** START OF Document passage **

Hologic then sued Minerva for patent infringement. As relevant here, Minerva rejoined that Hologic’s patent was invalid because the newly added claim did not match the invention’s written description, which addresses applicator heads that are water permeable. In response, Hologic invoked the doctrine of assignor estoppel. Because Truckai had assigned the original patent application, Hologic argued, he and Minerva could not impeach the patent’s validity. The District Court agreed that assignor estoppel barred Minerva’s invalidity defense. The Court of Appeals for the Federal Circuit affirmed in relevant part. Minerva now asks this Court to abandon or narrow assignor estoppel.
Held: Assignor estoppel is well grounded in centuries-old fairness principles, and the Federal Circuit was right to uphold it. But assignor estoppel applies only when the assignor’s claim of invalidity contradicts explicit or implicit representations he made in assigning the patent. Pp. 5–17.
(a) Courts have long applied the doctrine of assignor estoppel to deal with inconsistent representations about a patent’s validity. The doctrine got its start in late 18th-century England and crossed the Atlantic about a hundred years later. This Court first considered and approved the doctrine in Westinghouse Elec. & Mfg. Co. v. Formica Insulation Co., 266 U. S. 342. The Court grounded the doctrine in a principle of fairness: “If one lawfully conveys to another a patented right,” Westinghouse reasoned, “fair dealing should prevent him from derogating from the title he has assigned.” Id., at 350. The Court made clear, however, that the doctrine has limits. Although the assignor cannot assert invalidity in an infringement suit, he can argue about how to construe the patent’s claims. Id., at 350–351. The Court left for another day other questions about the doctrine’s scope, including how it would apply to the assignment of patent applications. Id., at 352–353. Pp. 5–9.
(b) The Court rejects Minerva’s contention that assignor estoppel should be abandoned. Minerva’s first argument on that score—that Congress abrogated the doctrine in the Patent Act of 1952—is unpersuasive. Minerva relies on statutory language providing that “[i]nvalidity” of the patent “shall be [a] defense[ ] in any action involving” infringement. 35 U. S. C. §282(b). According to Minerva, that language “instructs that invalidity must be available as a defense in every action,” thus leaving no room for assignor estoppel. Brief for Petitioner 17–18. But similar language appeared in the patent statute when the Court decided Westinghouse. Anyway, Minerva’s view is untenable because it would foreclose applying in patent cases a whole host of common-law preclusion doctrines—a broad result that would conflict with this Court’s precedents. See, e.g., SCA Hygiene Products Aktiebolag v. First Quality Baby Products, LLC, 580 U. S. ___, ___. And it would subvert congressional design, for Congress in 1952 “legislate[d] against a background of common-law adjudicatory principles,” including assignor estoppel. Astoria Fed. Sav. & Loan Assn. v. Solimino, 501 U. S. 104, 108.

** END OF Document passage **
** START OF Raw records **

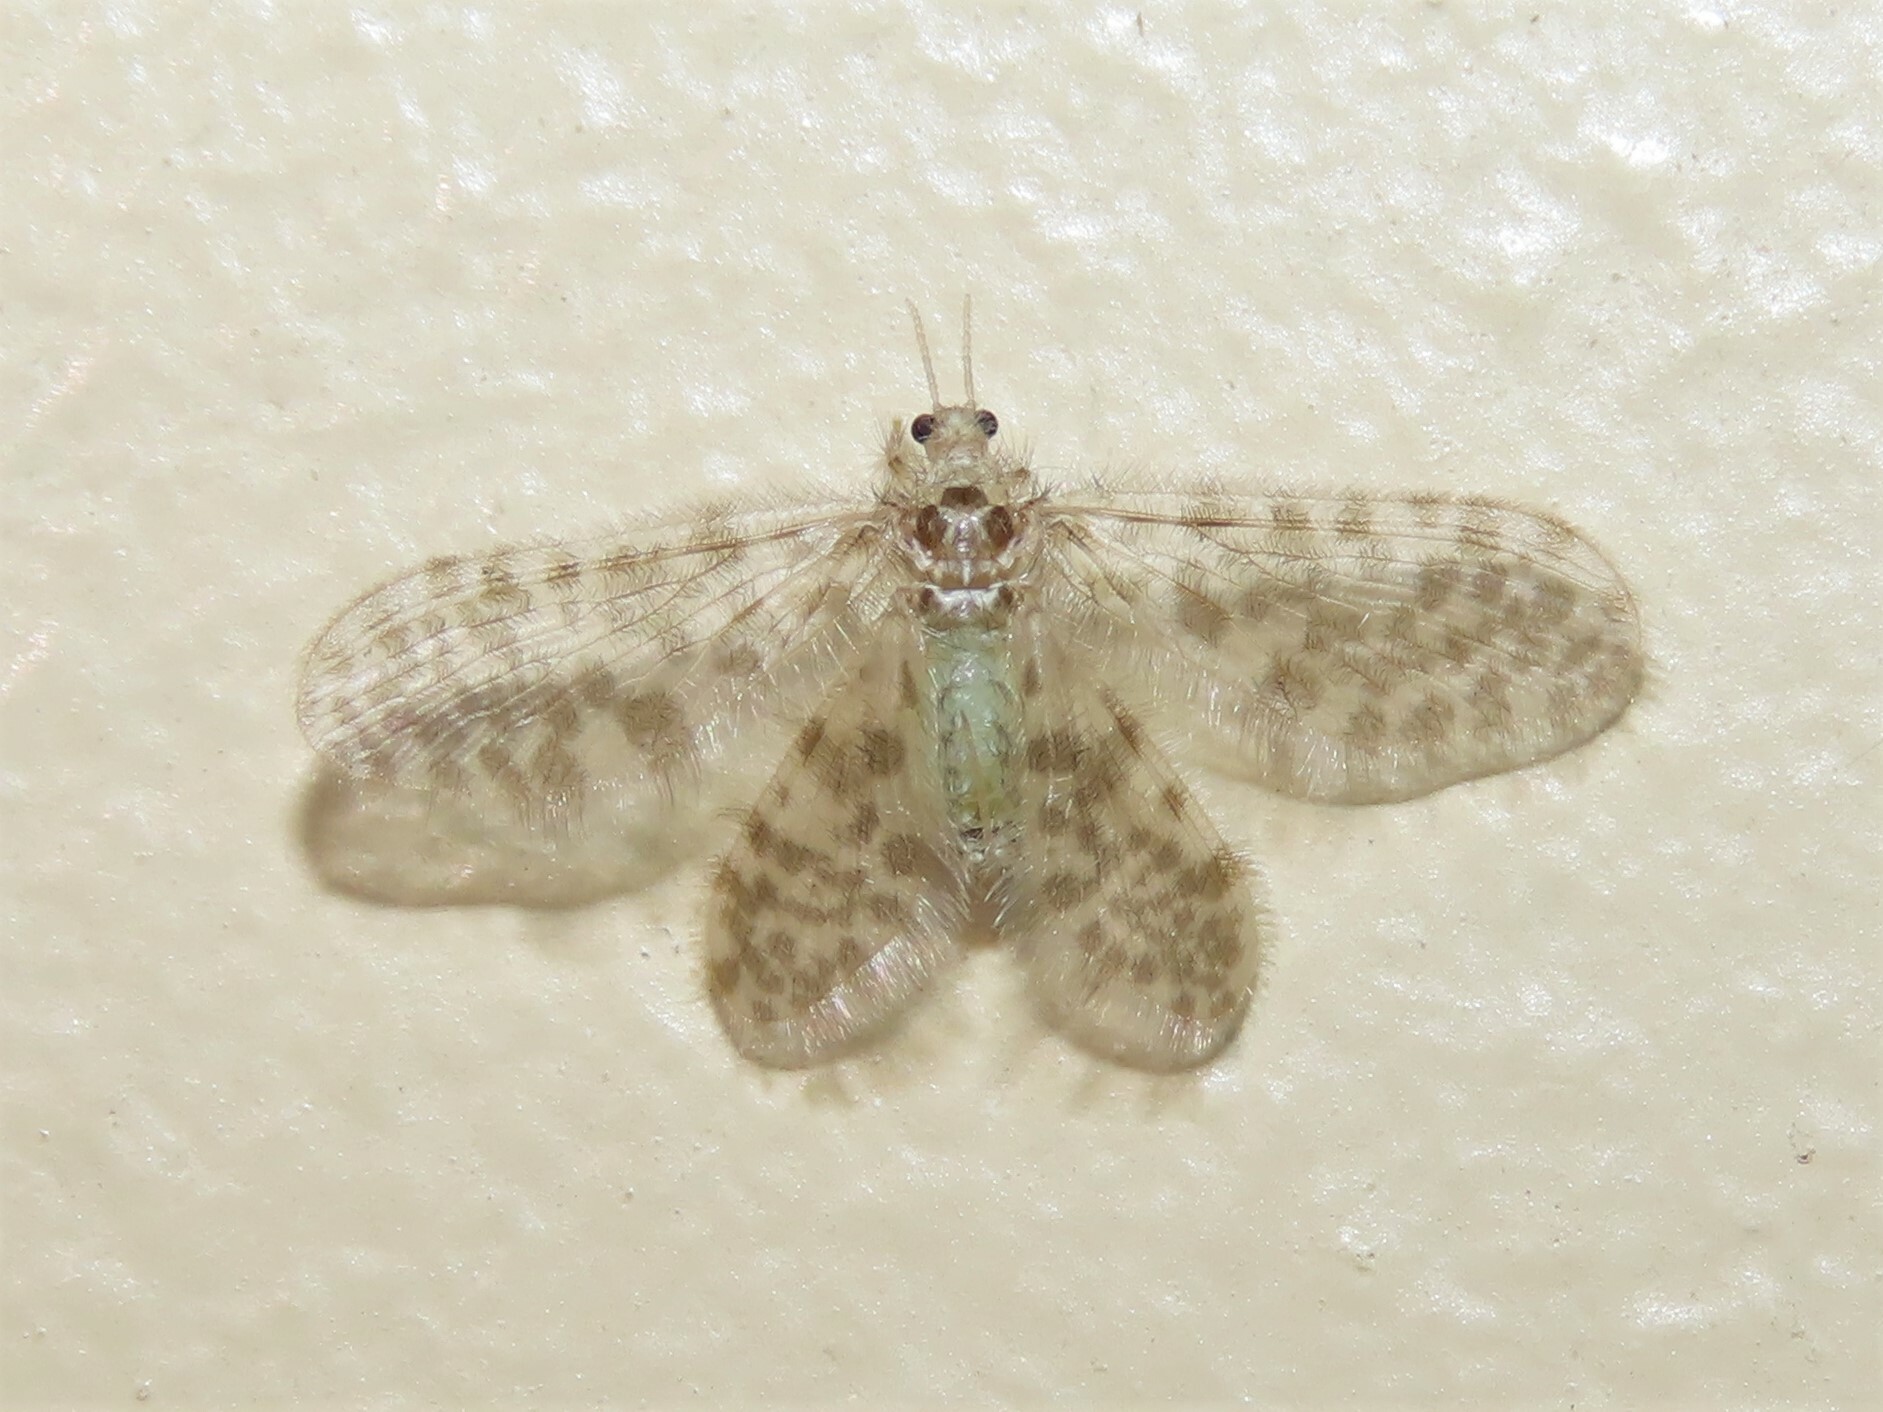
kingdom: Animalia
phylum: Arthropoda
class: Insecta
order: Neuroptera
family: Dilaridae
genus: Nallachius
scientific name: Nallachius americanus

** END OF Raw records **
** START OF Raw records **

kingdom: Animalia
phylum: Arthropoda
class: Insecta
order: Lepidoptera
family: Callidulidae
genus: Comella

** END OF Raw records **

**Job 1**:
In the passage on assignor estoppel, swap "District Court" for "trial court" and write out everything from "Hologic then sued" down to "narrow assignor estoppel.".
**Job 2**:
According to the passage on assignor estoppel, why does the Court reject Minerva's argument that the Patent Act of 1952 abolished the doctrine?

**Written response 1**:
Hologic then sued Minerva for patent infringement. As relevant here, Minerva rejoined that Hologic’s patent was invalid because the newly added claim did not match the invention’s written description, which addresses applicator heads that are water permeable. In response, Hologic invoked the doctrine of assignor estoppel. Because Truckai had assigned the original patent application, Hologic argued, he and Minerva could not impeach the patent’s validity. The trial court agreed that assignor estoppel barred Minerva’s invalidity defense. The Court of Appeals for the Federal Circuit affirmed in relevant part. Minerva now asks this Court to abandon or narrow assignor estoppel.

**Written response 2**:
Similar language was already in the patent statute when the Court decided Westinghouse. Minerva's reading would also bar a whole host of common-law preclusion doctrines in patent cases, which would conflict with the Court's precedents. It would also subvert congressional design, because Congress legislated in 1952 against a background of common-law principles that included assignor estoppel.